Lettera della presidente della Corte dei poeti ai detenuti dopo i laboratori di scrittura: “Parlando di voi abbiamo preparato una nuova accoglienza alla fine della pena”

Riceviamo e pubblichiamo la lettera scritta da Lucia Papaleo, presidente dell’associazione La Corte dei poeti – che sta organizzando dal 2023 laboratori di poesia in carcere – il 31 dicembre ai detenuti della casa circondariale di Mantova.

Cari volti già amati anche se è stato poco il tempo che abbiamo trascorso insieme, ho conosciuto di voi l’essenziale: il nome, la delicatezza del saluto, gli occhi attenti e il desiderio di mettervi in gioco.

Lucia Papaleo

Scrivere è prendere l’anima con le mani e porgerla a chi legge, è un dono che supera ogni oro. Leggere ha bisogno della stessa gentilezza per prendere con le mani l’anima dell’altro e custodirla.

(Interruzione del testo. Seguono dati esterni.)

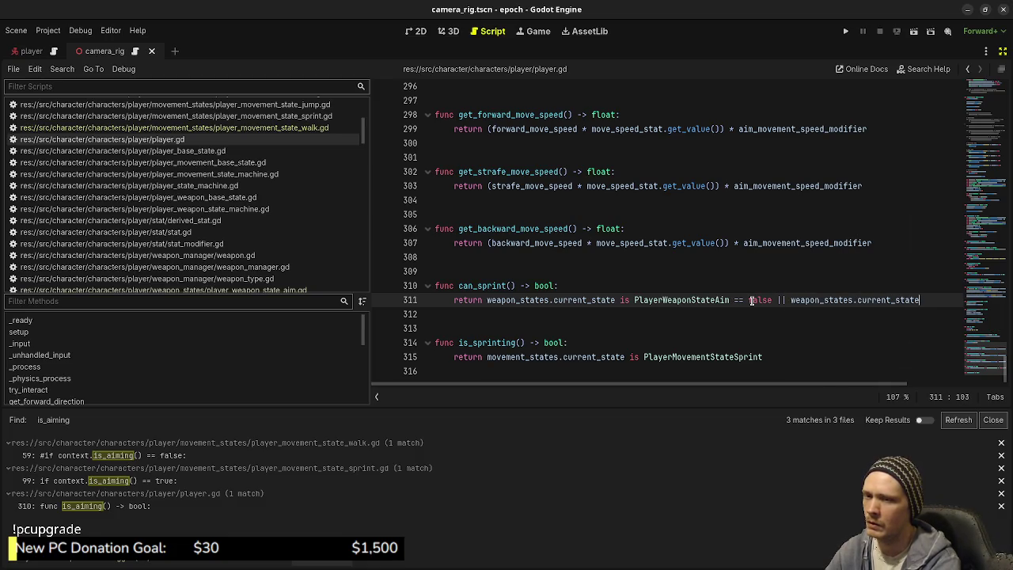
pyautogui.write('is PlayerWeapo')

Nelle vostre poesie avete messo non tutta la vostra vita, ma solo quella che avete scelto di salvare, il rizoma da cui spunteranno nuove foglie che abiteranno il mondo.

Quando vi incontrerò fuori vi riconoscerò dagli occhi, dal sorriso e dalla gioia, anche se questa fosse ancora nascosta. Vi chiederò come state, cosa fate, quali sono i vostri sogni.

Se non vi incontrerò penserò a voi in ogni parola condivisa, nella gara a regalarsi poesie, nei rapporti che avete costruito con le persone che per un caso vi siete ritrovate accanto, nella stima dell’altro senza giudizi.

Ripenserò allo stupore davanti alla bellezza delle parole dei vostri compagni, apprezzandovi a vicenda.

Se anche fuori le persone gioissero l’una per l’altra senza giudicare i trascorsi dell’altro, trovereste un altro mondo ad aspettarvi.

Il vostro scrivere per noi è stato un percorrere insieme la strada; parlando di voi abbiamo creato nuove attese, preparato una nuova accoglienza alla fine della pena.